Pair Corralation between IShares India and Columbia India

Given the investment horizon of 90 days iShares India 50 is expected to generate 0.58 times more return on investment than Columbia India. However, iShares India 50 is 1.71 times less risky than Columbia India. It trades about -0.29 of its potential returns per unit of risk. Columbia India Consumer is currently generating about -0.25 per unit of risk. If you would invest  5,143  in iShares India 50 on October 26, 2024 and sell it today you would lose (187.00) from holding iShares India 50 or give up 3.64% of portfolio value over 90 days.
Time Period3 Months [change]
DirectionMoves Together 
StrengthVery Strong
Accuracy100.0%
ValuesDaily Returns

iShares India 50  vs.  Columbia India Consumer

 Performance 
       Timeline  
iShares India 50 

Risk-Adjusted Performance

0 of 100

 
Weak
 
Strong
Very Weak
Over the last 90 days iShares India 50 has generated negative risk-adjusted returns adding no value to investors with long positions. In spite of latest weak performance, the Etf's fundamental indicators remain strong and the current disturbance on Wall Street may also be a sign of long term gains for the ETF investors.
Columbia India Consumer 

Risk-Adjusted Performance

0 of 100

 
Weak
 
Strong
Very Weak
Over the last 90 days Columbia India Consumer has generated negative risk-adjusted returns adding no value to investors with long positions. In spite of latest unfluctuating performance, the Etf's fundamental indicators remain healthy and the recent disarray on Wall Street may also be a sign of long period gains for the ETF investors.
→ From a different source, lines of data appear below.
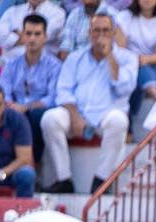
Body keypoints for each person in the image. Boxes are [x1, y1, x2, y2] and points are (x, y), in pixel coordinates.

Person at [40, 12, 137, 195]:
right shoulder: (75, 57)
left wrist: (110, 57)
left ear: (114, 32)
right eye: (96, 31)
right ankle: (64, 178)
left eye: (106, 31)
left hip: (106, 115)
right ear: (89, 33)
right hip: (77, 113)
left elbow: (125, 88)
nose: (101, 35)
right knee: (50, 119)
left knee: (119, 121)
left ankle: (101, 180)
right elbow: (63, 91)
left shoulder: (127, 58)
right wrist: (75, 116)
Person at [0, 14, 59, 168]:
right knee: (4, 113)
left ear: (45, 37)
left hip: (37, 113)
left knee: (35, 115)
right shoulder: (11, 64)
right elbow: (3, 92)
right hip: (14, 110)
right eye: (28, 33)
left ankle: (33, 163)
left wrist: (27, 107)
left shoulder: (54, 65)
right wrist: (12, 106)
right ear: (23, 36)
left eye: (37, 34)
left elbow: (53, 97)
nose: (32, 39)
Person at [114, 0, 156, 127]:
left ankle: (129, 127)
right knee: (134, 73)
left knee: (138, 71)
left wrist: (143, 60)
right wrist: (134, 60)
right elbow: (120, 50)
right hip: (127, 64)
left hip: (154, 66)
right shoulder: (124, 17)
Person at [0, 84, 34, 199]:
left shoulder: (18, 120)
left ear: (4, 104)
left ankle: (24, 213)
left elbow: (24, 159)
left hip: (7, 174)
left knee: (26, 174)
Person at [0, 0, 64, 56]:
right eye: (28, 33)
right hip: (9, 63)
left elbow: (43, 37)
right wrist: (27, 37)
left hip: (42, 65)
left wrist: (15, 34)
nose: (31, 37)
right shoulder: (12, 11)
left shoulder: (58, 13)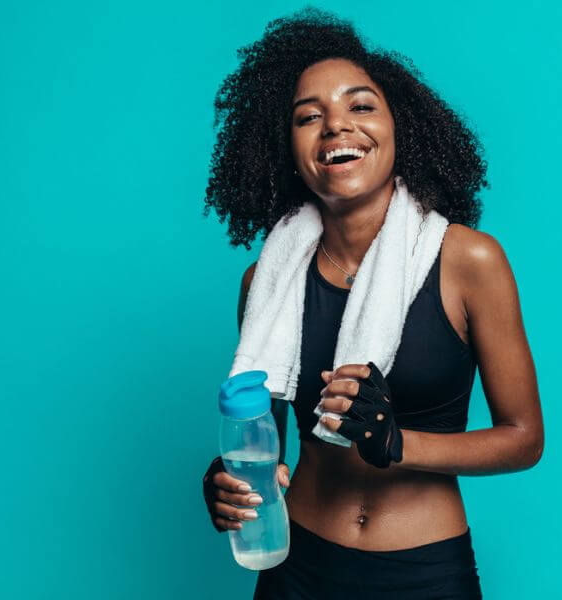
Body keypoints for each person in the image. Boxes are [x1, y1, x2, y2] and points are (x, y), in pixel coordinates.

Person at [201, 7, 544, 599]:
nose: (336, 127)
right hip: (294, 566)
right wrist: (227, 481)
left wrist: (397, 442)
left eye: (360, 106)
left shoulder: (469, 261)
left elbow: (524, 438)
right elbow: (265, 447)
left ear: (400, 126)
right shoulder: (267, 281)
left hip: (423, 572)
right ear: (287, 145)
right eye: (310, 117)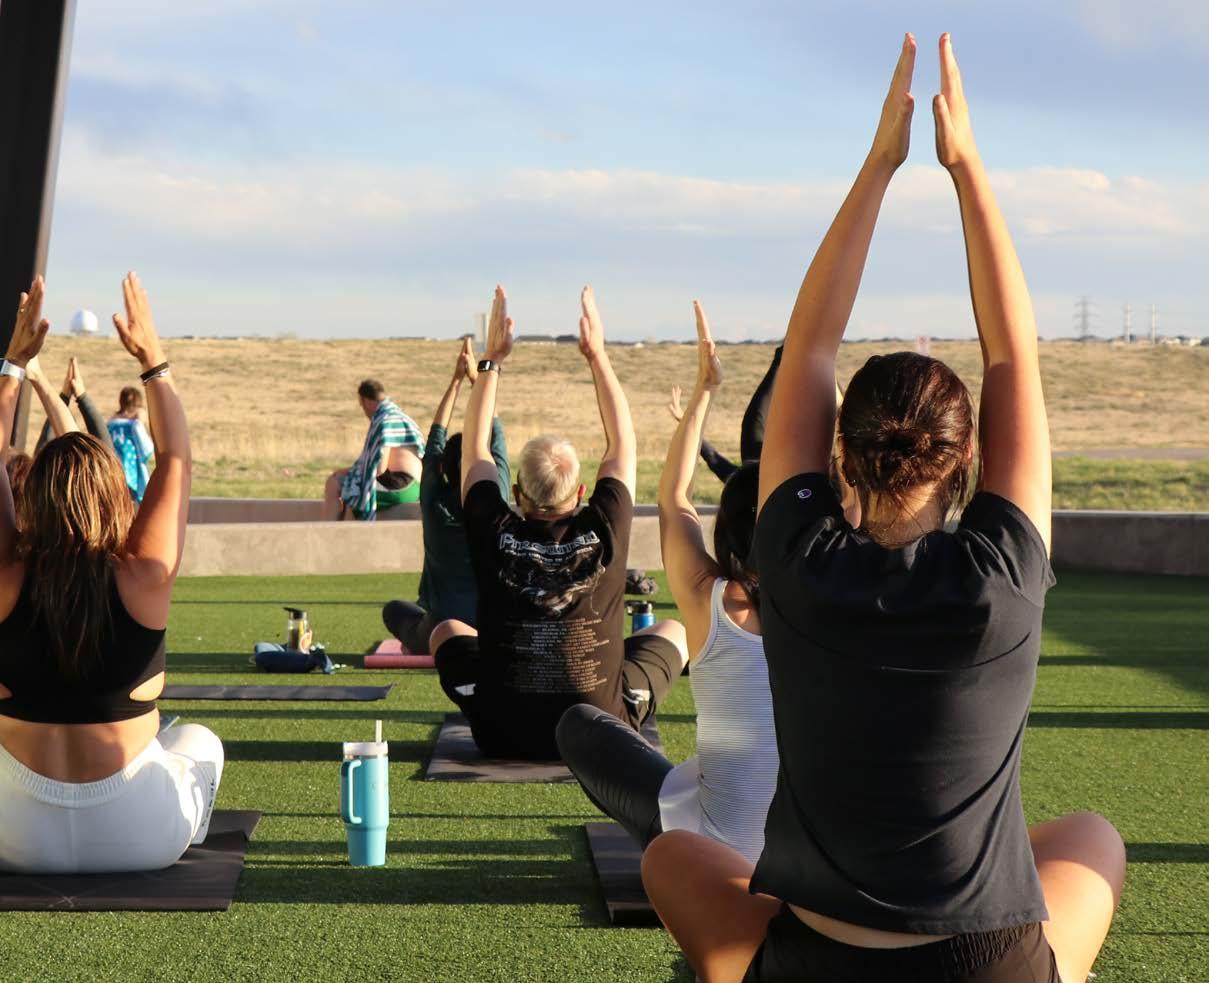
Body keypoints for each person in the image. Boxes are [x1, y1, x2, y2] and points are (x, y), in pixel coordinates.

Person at [641, 35, 1125, 983]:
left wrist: (878, 165)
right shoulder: (1001, 576)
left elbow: (809, 349)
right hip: (987, 965)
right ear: (966, 462)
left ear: (840, 457)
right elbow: (1011, 357)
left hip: (814, 960)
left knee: (670, 857)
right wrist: (966, 167)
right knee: (1091, 838)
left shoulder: (794, 557)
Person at [559, 302, 802, 863]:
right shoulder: (836, 605)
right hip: (812, 864)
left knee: (579, 724)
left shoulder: (712, 600)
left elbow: (673, 496)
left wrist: (704, 392)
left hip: (710, 858)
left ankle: (667, 839)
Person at [0, 272, 223, 874]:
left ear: (33, 499)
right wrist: (153, 361)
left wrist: (14, 365)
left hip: (15, 837)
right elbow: (175, 458)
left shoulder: (7, 578)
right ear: (112, 497)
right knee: (198, 741)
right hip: (140, 834)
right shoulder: (144, 575)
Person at [429, 285, 689, 760]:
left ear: (517, 494)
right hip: (600, 732)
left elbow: (475, 452)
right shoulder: (605, 524)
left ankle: (483, 699)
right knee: (674, 631)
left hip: (503, 734)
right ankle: (624, 699)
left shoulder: (495, 528)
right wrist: (597, 356)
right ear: (582, 492)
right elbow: (622, 444)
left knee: (447, 629)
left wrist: (491, 362)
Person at [381, 337, 510, 654]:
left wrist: (456, 380)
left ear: (443, 468)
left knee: (394, 610)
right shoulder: (497, 497)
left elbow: (435, 438)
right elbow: (495, 433)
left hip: (441, 631)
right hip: (494, 627)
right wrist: (478, 380)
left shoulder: (434, 503)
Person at [668, 341, 782, 484]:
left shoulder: (742, 482)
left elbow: (713, 458)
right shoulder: (750, 481)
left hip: (760, 466)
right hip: (773, 466)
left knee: (753, 423)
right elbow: (713, 458)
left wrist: (685, 422)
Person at [323, 379, 425, 521]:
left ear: (365, 401)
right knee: (350, 486)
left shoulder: (384, 420)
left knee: (336, 484)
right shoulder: (400, 416)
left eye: (362, 406)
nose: (364, 411)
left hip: (401, 486)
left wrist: (345, 474)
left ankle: (329, 530)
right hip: (417, 485)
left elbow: (379, 468)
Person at [36, 356, 116, 456]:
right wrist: (82, 397)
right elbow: (107, 454)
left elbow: (41, 453)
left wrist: (66, 397)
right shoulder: (102, 464)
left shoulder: (44, 466)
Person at [107, 385, 155, 503]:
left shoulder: (110, 423)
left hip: (112, 468)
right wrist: (141, 422)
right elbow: (147, 448)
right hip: (132, 470)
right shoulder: (135, 424)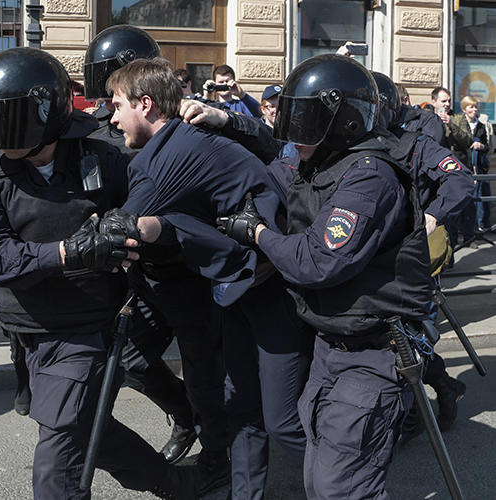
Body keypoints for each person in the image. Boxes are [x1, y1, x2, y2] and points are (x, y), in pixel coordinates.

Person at [0, 46, 198, 500]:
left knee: (60, 455)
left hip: (88, 329)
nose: (3, 142)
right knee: (87, 425)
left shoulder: (103, 160)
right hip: (28, 332)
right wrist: (68, 252)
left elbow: (157, 212)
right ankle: (174, 482)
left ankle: (175, 476)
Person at [219, 54, 432, 499]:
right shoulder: (317, 163)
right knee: (318, 481)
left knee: (342, 488)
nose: (296, 137)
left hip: (373, 353)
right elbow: (270, 169)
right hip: (329, 347)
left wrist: (257, 233)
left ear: (340, 123)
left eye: (305, 122)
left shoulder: (370, 178)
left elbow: (317, 261)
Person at [103, 57, 312, 499]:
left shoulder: (167, 159)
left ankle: (352, 478)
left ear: (146, 104)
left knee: (283, 423)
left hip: (272, 291)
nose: (111, 116)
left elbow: (122, 226)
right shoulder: (183, 139)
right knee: (243, 412)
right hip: (236, 292)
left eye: (117, 105)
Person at [83, 24, 206, 470]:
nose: (109, 104)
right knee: (133, 360)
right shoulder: (95, 130)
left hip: (191, 268)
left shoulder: (187, 121)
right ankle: (184, 415)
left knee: (203, 367)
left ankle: (218, 454)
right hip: (140, 269)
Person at [374, 72, 471, 435]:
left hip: (412, 251)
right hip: (375, 250)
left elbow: (456, 179)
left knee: (410, 335)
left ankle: (437, 392)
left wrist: (431, 217)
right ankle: (419, 402)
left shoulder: (418, 133)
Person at [452, 96, 490, 232]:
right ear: (464, 109)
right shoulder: (459, 124)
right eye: (471, 107)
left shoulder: (480, 125)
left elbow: (487, 147)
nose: (474, 109)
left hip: (478, 167)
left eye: (475, 106)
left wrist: (481, 146)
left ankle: (476, 229)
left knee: (477, 200)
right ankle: (460, 231)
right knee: (463, 199)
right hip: (463, 165)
IShares India and Columbia India Volatility Contrast

   Predicted Return Density   
       Returns  

Pair Trading with IShares India and Columbia India

The main advantage of trading using opposite IShares India and Columbia India positions is that it hedges away some unsystematic risk. Because of two separate transactions, even if IShares India position performs unexpectedly, Columbia India can make up some of the losses. Pair trading also minimizes risk from directional movements in the market. For example, if an entire industry or sector drops because of unexpected headlines, the short position in Columbia India will offset losses from the drop in Columbia India's long position.
The idea behind iShares India 50 and Columbia India Consumer pairs trading is to make the combined position market-neutral, meaning the overall market's direction will not affect its win or loss (or potential downside or upside). This can be achieved by designing a pairs trade with two highly correlated stocks or equities that operate in a similar space or sector, making it possible to obtain profits through simple and relatively low-risk investment.
Check out your portfolio center.
Note that this page's information should be used as a complementary analysis to find the right mix of equity instruments to add to your existing portfolios or create a brand new portfolio. You can also try the Insider Screener module to find insiders across different sectors to evaluate their impact on performance.